As Poetry Editor for the journal of the Society of Wood Engravers: Multiples, I select pairings of poems and wood engravings. Presented with this opportunity, several points contingent to understanding ekphrasis emerged. We must first question the definition of ekphrasis as a blanket method "a verbal description of, or meditation upon, a non-verbal work of art, real or imagined, usually a painting or sculpture" (Oxford Dictionary of Literary Terms).
Martin Crucefix has gone some way to unpacking the many ways of writing ekphrastically. However, in this editorial role and in line with PhD research which interrogates the ekphrastic methodology in practice and particularly, in line with my own archival practice, I was interested to use the opportunity to assemble - thoughtfully - an artist and engraver's work in which one may be completely unknown to one another and to forge, to create a new ekphrastic relationship.

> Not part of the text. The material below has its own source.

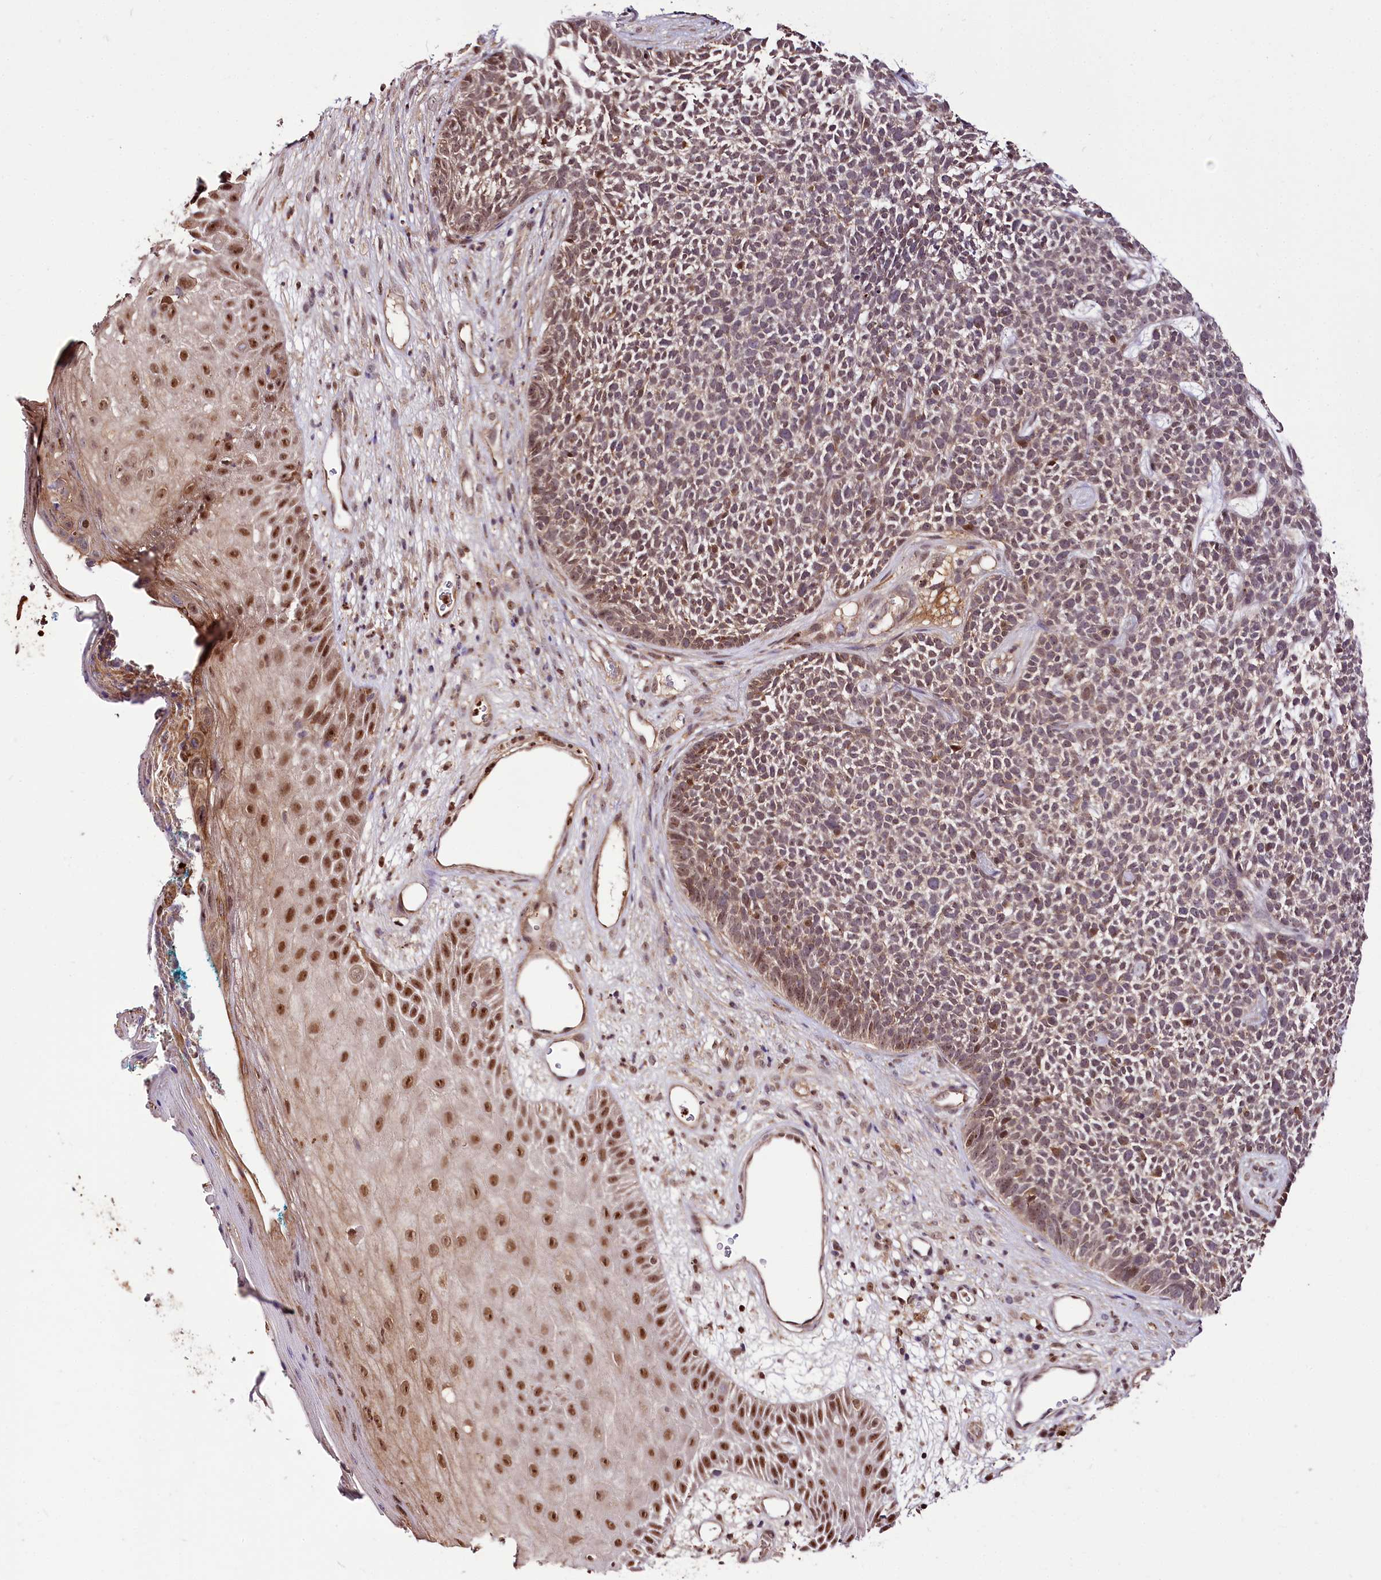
{"staining": {"intensity": "moderate", "quantity": "25%-75%", "location": "nuclear"}, "tissue": "skin cancer", "cell_type": "Tumor cells", "image_type": "cancer", "snomed": [{"axis": "morphology", "description": "Basal cell carcinoma"}, {"axis": "topography", "description": "Skin"}], "caption": "Skin cancer (basal cell carcinoma) stained for a protein (brown) displays moderate nuclear positive positivity in approximately 25%-75% of tumor cells.", "gene": "GNL3L", "patient": {"sex": "female", "age": 84}}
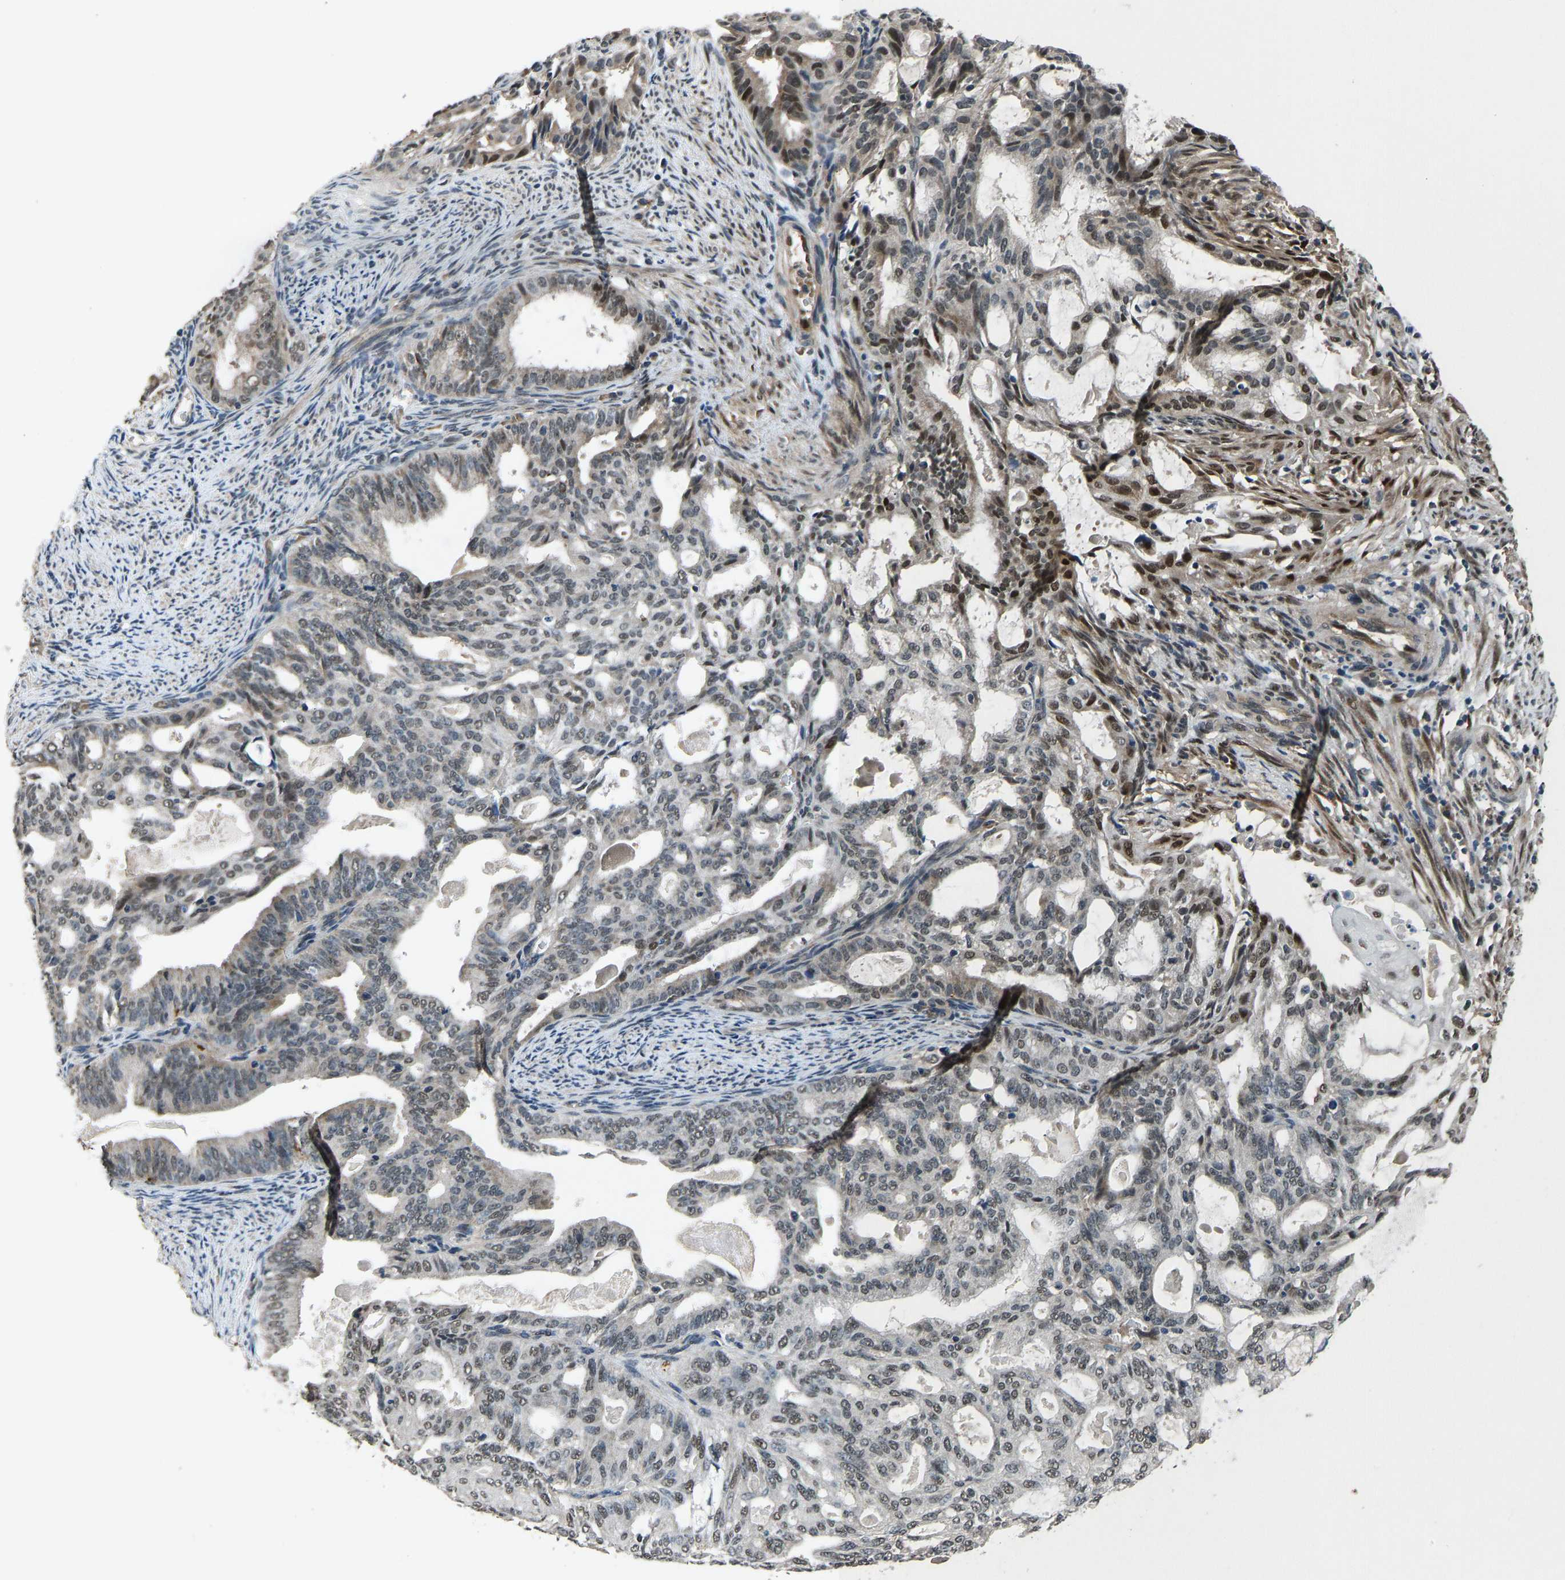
{"staining": {"intensity": "moderate", "quantity": "<25%", "location": "cytoplasmic/membranous,nuclear"}, "tissue": "endometrial cancer", "cell_type": "Tumor cells", "image_type": "cancer", "snomed": [{"axis": "morphology", "description": "Adenocarcinoma, NOS"}, {"axis": "topography", "description": "Endometrium"}], "caption": "A high-resolution micrograph shows immunohistochemistry (IHC) staining of adenocarcinoma (endometrial), which demonstrates moderate cytoplasmic/membranous and nuclear staining in approximately <25% of tumor cells. (brown staining indicates protein expression, while blue staining denotes nuclei).", "gene": "FOS", "patient": {"sex": "female", "age": 58}}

In this sense, such pairings can do much more than a limited and limiting 'illustrative relationship'. This is imbued with a hierarchy that publishing illustrated literature predominantly suggests i.e. the author completes a piece of literature and the artist is commissioned to make particular images in response. This is common even where so-called collaborative work is undertaken, for many reasons: deadlines can be tight; artists in either discipline tend to want to work alone; collaboration often involves compromise and many artists will not sacrifice their vision/conviction/ego for two-way collaboration.
For Multiples, my aim has been to do away with the complication of a pre-existing ekphrastic provenance and instead, to free up the possibility of a new ekphrasis.
Assemblages of the sort I publish in Multiples are an invitation for the reader to engage in an ekphrastic interpretation on their own terms. That is, rather than for the poet or poem to spell out the push or pull between its figurative language and visual image making, that we should engage as a both critical and imaginative readers: opening the possibilities of the text and image on their own terms when placed together in close quarters.
I make these editorial pairings based expressly upon this potential and trust in the eloquence of both works and a willingness for the reader to discover their own interpretation. Forthcoming in Issue 35 is Andy English's print The Wren and John Clare's poem of the same name. Two firm favourites.